Shin-Kickers from History: Mary McLeod Bethune.

Photo credit : Carl Van Vechten. 1949 courtesy of Library of Congress

 

Several blog posts ago, political activist Mary McLeod Bethune (1875- 1955) stepped onto the page (okay, screen) for a moment. I realized that though I was familiar with her name, I didn’t really know anything about her. Turns out that there is a lot to know. Here are some of the highlights:

The daughter of formerly enslaved parents, Bethune was the first person in her family born into freedom and the first to receive a formal education. She went on to spend sixty years in public service, wearing many different hats but all of them in pursuit of one goal: “unalienable rights of the citizenship for Black Americans.”

After graduating from the Scotia Seminary, a boarding school established after the Civil War to educate Black girls , she attended Dwight Moody’s Institute for Home and Foreign Missions in Chicago. Unable to find a church to sponsor her as a missionary, she became an educator, teaching at schools in Georgia and South Carolina. In 1904 she opened a school in Florida, the Daytona Literary and Industrial School for Training Negro Girls.
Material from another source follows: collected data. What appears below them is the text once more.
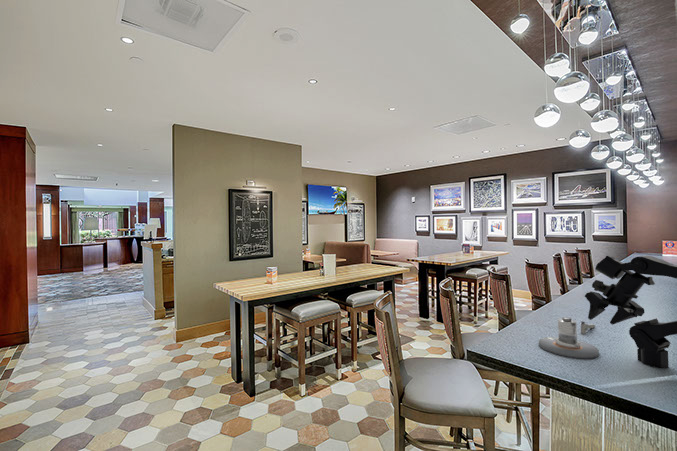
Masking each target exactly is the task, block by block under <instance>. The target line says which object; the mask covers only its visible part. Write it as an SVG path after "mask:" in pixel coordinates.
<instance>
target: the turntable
mask: <svg viewBox="0 0 677 451" xmlns="http://www.w3.org/2000/svg"><path fill="white" fill-rule="evenodd" d="M556 338H558V336H547V337H542V338H540V339H539V340H538V345H539V347H540V348H541V349H543V350H545V351H547V352H549V353H551V354H555V355H559V356H563V357H568V358H575V359H594V358H595V359H596V358H597V357H599V356H600V350H599V349H598V347H597V346H595V345H592V344H591V343H588V342H585V341H582V340H578V339H577V341H579V342H580V343H581V348H580V349H568V348H563V347H560V346H558V345H556V344H555V339H556Z"/></svg>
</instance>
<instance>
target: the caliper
mask: <svg viewBox="0 0 677 451" xmlns="http://www.w3.org/2000/svg"><path fill="white" fill-rule="evenodd" d="M595 327H596V326H595V324H592V323H589V324H587V323H586V321H581V322H580V335H585V334H586V333H587V332H586V331H589V330H588V329H594V328H595Z"/></svg>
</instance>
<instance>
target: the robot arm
mask: <svg viewBox="0 0 677 451" xmlns="http://www.w3.org/2000/svg"><path fill="white" fill-rule="evenodd" d="M594 268H595V271H597V272H599V273H600V274H602V275H604V276H606V277H607V278H610V280H615V279H617V280H618V281H617V282H616V284H615V283H612V284H606V283H604V281H601V280H597V279H595V280H594V281H593V282H592V284H591V288H594V289H593V290H594V291H587V292H586V294H584V297H585V299H586V301H587V302H589V311H588V315H587V318H588V320H589V321H592V320H593V319H595V318H596V317H598V316H599V315H600V314H602V313H603V312H605V311H606V308H608V307H609V306H614V307H617V310H616V312H615V313H614V315H613V316H612V317H611V320H610V322H609V324H611V325H615V324H619V323H621V322H624V321H627V320H630V319H633V318H637V317H642V316H643V315H644V314H645V309H644V307H643V306H641V305H640V304H639V303H637V302H636V301H634V300H633V299H638V298H639V296H638V295H637V293H639V291H640V290H641V289H642V288H643V286H644V285H645V284H646V285H647V286H654V285H656V283H655V281H654V280H653V277H652V276H658V277H659V276H660V277H669V278H673V279H677V264H674V263H670V262H668V261H666V260H664V259H661V258H658V257H655V256H653V255H640V256H635V257H633V258H632V259H631V260H630V261H629V262H622V261H620V260H618V259H616V258H615V257H614V256H611V255H606V256H605V257H604V258H603V259H602V260H600V261H599V262H597V264H596V265H595V267H594ZM645 275H647V276H645ZM648 275H649V276H648ZM599 292H600V293H599ZM601 293H602V294H601ZM633 324H634V325H633V326H631V327H629V330H628V332H629V333H628V334H629V336H630V338H631V339H632V340H633V341H634V343H635V345H636V348H637V350H636V351H637V352H636V353H637V361H639V362H641V364H643V365H645V366H648V367H652V368H657V369H660V370H664V369H669V351H668V350H666V349H669V348H670V345H671V341H669V340H668V339H667V337H668V336H675V335H677V320H673V321H667V322H659V320H658V318H653V319H649V320H642V321H638V322H634V323H633Z"/></svg>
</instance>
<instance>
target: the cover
mask: <svg viewBox="0 0 677 451" xmlns="http://www.w3.org/2000/svg"><path fill="white" fill-rule="evenodd" d="M577 333H578V331H577V321H576V320H573V319H572V318H571V317H567V316H566V317H562V318H558V319H557V334H558V335H557V337H558V338H556V339H555V344H556V345H558V346H560V347H563V348H568V349H580V348H581V343H580V342H579V341H580V340H578V334H577ZM577 340H578V341H577Z"/></svg>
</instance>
The school eventually became a women’s college and then merged with the all-male Cookman Institute to form the four-year coeducational Bethune-Cookman College in 1923. Bethune became the first Black woman in America to serve as a college president. She remained it president until 1947. The college remains once of the top historically Black colleges and universities.

While leading the college, Bethune found her way to the national political stage** through her involvement in organizations devoted to issues important to Black women in America, including voting rights. She served as an advisor to both Calvin Coolidge and Herbert Hoover. In 1935, she became the first Black woman to head a federal agency when President Franklin Roosevelt named her director of Negro Affairs of the National Youth Administration, a position she held until 1944. She established and led the Federal Council on Negro Affairs, which served as Roosevelt’s unofficial “black cabinet” on issues facing Black communities. During World War II, she was active in mobilizing Black support for the war effort and in advocating for equal opportunity in defense industries and in the armed forces—a two-pronged campaign that she summed up in a 1941 speech as “we must not fail America, and as Americans, we must not let American fail us.”

After the war, Bethune served as a consultant to the American delegation to the founding conference of the United Nations in 1945 . (In a more equal world, she would have been a member of that delegation.)

Today the Mary McLeod Bethune Council House is a national historical landmark and home to the National Archives for Black Women’s History.

2 Comments

  1. Mary on July 18, 2023 at 2:07 pm

    I dig the shin kickers, and this lady was one in my book. Thanks for this History in the Margins post (I love and read them all). I’m enlightened and thrilled. Putting Mary’s Council House on my list of places to visit.

    • Pamela on July 21, 2023 at 4:36 pm

      I’ve added the council house to my list as well!